Examples of groups in this category:
The Stony Creek Fife and Drum Corps - Much of Stony Creek’s tune lists dates back to its inception in 1886 this group plays a great deal of American Martial and Patriotic music.
The Connecticut Patriots - The focus here is on musical excellence and precision. While the Patriots draw from a wide variety of tune sources they are not constrained in their arrangements by any historical requirements.
It is not uncommon for groups in this category to have uniforms “influenced” by a specific period, but they feel no requirement to conform to historical norms, save those that may have arisen in their corps.
Uniforms should be selected that reinforce the chosen theme of the group. Try and be as consistent as you can within the selected theme to ensure that your group projects the intended image.
When Themes Collide
It is entirely common within the fife and drum community to mix themes at some level. This is neither bad or good, but it should be a conscious choice made by the membership (rather than flawed historical interpretation). In general, the more subtle the mixing of themes the more successful it is.
The most common mixing of themes comes when a uniform selection hints at an earlier period, but the music may be from an entirely different time period.

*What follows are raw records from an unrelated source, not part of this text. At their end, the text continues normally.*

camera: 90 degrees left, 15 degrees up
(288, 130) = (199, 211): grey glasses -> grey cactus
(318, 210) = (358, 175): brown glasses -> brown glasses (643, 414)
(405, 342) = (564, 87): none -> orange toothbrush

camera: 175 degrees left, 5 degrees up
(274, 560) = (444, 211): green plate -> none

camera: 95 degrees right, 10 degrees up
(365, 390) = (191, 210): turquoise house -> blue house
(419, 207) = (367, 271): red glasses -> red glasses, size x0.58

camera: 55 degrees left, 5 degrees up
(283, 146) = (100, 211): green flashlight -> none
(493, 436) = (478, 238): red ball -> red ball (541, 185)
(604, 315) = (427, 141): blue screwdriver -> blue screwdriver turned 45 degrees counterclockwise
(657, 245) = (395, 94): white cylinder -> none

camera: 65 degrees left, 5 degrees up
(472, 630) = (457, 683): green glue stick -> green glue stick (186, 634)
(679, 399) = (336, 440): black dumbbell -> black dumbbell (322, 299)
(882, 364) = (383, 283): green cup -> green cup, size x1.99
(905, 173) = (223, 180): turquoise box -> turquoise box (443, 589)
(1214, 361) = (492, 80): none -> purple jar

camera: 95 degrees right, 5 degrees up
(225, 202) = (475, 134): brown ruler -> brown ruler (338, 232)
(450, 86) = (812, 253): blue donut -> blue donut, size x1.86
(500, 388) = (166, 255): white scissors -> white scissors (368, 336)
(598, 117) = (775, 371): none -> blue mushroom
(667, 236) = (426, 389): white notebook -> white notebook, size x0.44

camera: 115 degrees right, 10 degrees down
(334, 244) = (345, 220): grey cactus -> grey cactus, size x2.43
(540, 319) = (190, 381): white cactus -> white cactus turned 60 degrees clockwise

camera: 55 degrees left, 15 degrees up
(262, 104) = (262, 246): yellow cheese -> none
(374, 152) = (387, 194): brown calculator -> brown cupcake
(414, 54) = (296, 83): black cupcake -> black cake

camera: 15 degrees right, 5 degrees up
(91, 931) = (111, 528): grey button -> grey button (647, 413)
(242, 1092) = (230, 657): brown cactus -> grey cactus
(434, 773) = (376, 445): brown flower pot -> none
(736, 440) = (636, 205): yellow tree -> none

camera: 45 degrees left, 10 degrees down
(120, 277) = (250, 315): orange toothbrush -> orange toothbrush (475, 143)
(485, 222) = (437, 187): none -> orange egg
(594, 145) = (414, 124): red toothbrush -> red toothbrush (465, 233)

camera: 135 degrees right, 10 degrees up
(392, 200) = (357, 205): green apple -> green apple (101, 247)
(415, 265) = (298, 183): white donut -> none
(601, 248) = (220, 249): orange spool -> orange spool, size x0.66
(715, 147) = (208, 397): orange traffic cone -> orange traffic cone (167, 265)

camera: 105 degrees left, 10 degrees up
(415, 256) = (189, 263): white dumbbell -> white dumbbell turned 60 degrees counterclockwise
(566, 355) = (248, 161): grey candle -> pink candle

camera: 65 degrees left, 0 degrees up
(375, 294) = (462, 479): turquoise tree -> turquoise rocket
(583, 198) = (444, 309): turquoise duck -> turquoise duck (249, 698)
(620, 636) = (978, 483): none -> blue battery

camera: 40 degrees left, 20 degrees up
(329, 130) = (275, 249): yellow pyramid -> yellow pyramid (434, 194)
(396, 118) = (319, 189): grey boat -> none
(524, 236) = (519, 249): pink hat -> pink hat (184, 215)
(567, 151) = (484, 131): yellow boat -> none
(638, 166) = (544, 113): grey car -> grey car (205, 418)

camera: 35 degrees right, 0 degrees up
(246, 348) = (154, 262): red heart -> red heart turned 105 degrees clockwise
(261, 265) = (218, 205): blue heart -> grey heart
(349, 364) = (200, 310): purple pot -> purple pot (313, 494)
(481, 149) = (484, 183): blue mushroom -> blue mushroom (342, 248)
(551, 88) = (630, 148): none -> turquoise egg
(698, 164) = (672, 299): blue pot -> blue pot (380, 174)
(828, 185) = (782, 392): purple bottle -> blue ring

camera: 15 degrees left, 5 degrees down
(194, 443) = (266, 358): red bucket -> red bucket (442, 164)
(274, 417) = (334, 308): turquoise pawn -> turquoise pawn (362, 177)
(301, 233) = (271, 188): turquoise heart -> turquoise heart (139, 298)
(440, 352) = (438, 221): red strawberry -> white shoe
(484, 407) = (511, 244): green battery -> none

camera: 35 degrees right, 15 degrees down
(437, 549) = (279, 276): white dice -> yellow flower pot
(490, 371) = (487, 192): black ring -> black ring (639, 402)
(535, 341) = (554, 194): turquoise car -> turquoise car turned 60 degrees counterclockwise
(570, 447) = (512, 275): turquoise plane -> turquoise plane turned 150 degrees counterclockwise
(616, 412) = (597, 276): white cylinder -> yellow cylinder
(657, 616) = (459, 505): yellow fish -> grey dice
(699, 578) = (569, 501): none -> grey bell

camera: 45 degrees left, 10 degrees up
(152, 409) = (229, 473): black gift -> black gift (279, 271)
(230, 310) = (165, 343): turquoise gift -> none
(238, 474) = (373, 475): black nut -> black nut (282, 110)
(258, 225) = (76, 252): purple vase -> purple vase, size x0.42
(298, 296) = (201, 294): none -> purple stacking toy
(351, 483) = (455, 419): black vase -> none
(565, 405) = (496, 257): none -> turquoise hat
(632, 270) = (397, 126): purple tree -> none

The Ancient Mariners pair a historical seafaring theme with “Ancient Music” of relatively recent construct quite successfully.
As conflicts between themes become more exaggerated it is more likely to cause confusion for the audience. It is not uncommon on the muster field to see a stylized “colonial-inspired” uniform paired with modern sunglasses, and we generally accept this. When that same individual is decked out in a full period-correct 18th century wig, cocked hat, and hand sewn clothing the visual dissonance caused by the same modern sunglasses is noticeable by almost everyone. Try and limit this conflict where possible, as it muddies your identity (unless that is your intent).
That said, a mixing of themes is almost inevitable when the role of a group requires them to step outside their general historical impression to serve a specific function. For example, despite wearing 18th century uniforms (complete with reversed musician colors) the Old Guard carries drums emblazoned with contemporary battle streamers. Given their role, this is wholly appropriate for them to do so.
There are also times when the juxtaposition between themes can bring humor to a performance. The performance of the music of Star Wars by Americlique, a Basel-style drum and piccolo group is a good example. This worked well because the audience knew what they could expect from the group and got something different. If the audience did not have the same understanding of the group's repertoire it may not have been quite as funny to them. This approach is best used in a controlled environment so that your brand image is not confusing.
Take some time to ask yourself if the theme you have chosen for the group comes across clearly to the audience, and what conflicts you may have created in the visual and musical spectrum that could impact their willingness to join your group or hire you to perform.